Zur laufenden Diskussion über Koronarangiographie in Oberösterreich stellt heute Landeshauptmann und Gesundheitsreferent Dr. Josef Pühringer fest, dass die Beschlüsse der Gesundheitsplattform eingehalten werden. Die Anträge für Koronarangiographen in Steyr, Vöcklabruck und Ried werden voraussichtlich wie geplant im Juni 2010 der Bundesgesundheitskommission vorgelegt werden.
"Gefasste Beschlüsse stehen außer Frage und behalten selbstverständlich ihre Gültigkeit. Daher wird auch am oben dargestellten Procedere nichts geändert. Die Anträge werden nach Wien weitergeleitet und zur Entscheidung vorgelegt. Ziel der Gesundheitspolitik in Oberösterreich bleibt die bestmögliche flächendeckende Gesundheitsversorgung für die Menschen in Oberösterreich", so Pühringer.
Gleichzeitig werde die begonnene Modernisierungsoffensive in den Spitälern weiter umgesetzt. Dafür sind insgesamt im Jahre 2010 Investitionen in Höhe von 256 Millionen Euro vorgesehen, die zum Großteil längerfristig finanziert werden.
"Als Bruch eines Wahlversprechens" bezeichnet BZÖ-Landesobfrau Ursula Haubner hingegen die Ankündigung von ÖVP-Landesrat Stockinger, die Anschaffung von Herzkathetern für die Spitäler Steyr, Vöcklabruck und Ried in Frage zu stellen. "Auf Kosten der Gesundheit von Patienten darf nicht gespart werden. Das Sparen muss bei der Verwaltung beginnen", verlangt Haubner.

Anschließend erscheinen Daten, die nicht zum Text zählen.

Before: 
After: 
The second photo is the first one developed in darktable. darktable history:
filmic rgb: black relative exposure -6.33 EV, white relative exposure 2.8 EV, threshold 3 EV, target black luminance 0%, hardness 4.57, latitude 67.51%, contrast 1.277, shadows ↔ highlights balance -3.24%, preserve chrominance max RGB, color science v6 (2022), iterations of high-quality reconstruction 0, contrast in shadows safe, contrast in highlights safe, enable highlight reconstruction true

"Auch in ländlichen Regionen hat die Bevölkerung einen Anspruch auf effiziente medizinische Versorgung", mahnt die BZÖ-Landesobfrau. Und die Pühringer-Partei habe noch vor der Landtagswahl 2009 eben diese Herzkatheter versprochen. Das Argument, wonach die Umsetzung in wirtschaftlich schwierigen Zeiten aus finanziellen Gründen nicht möglich sei, lässt Haubner nicht gelten. Sie verlangt einen "Sparkurs bei der Gesundheitsverwaltung, nicht bei Gesundheitsversorgung und Gesundheitsvorsorge!"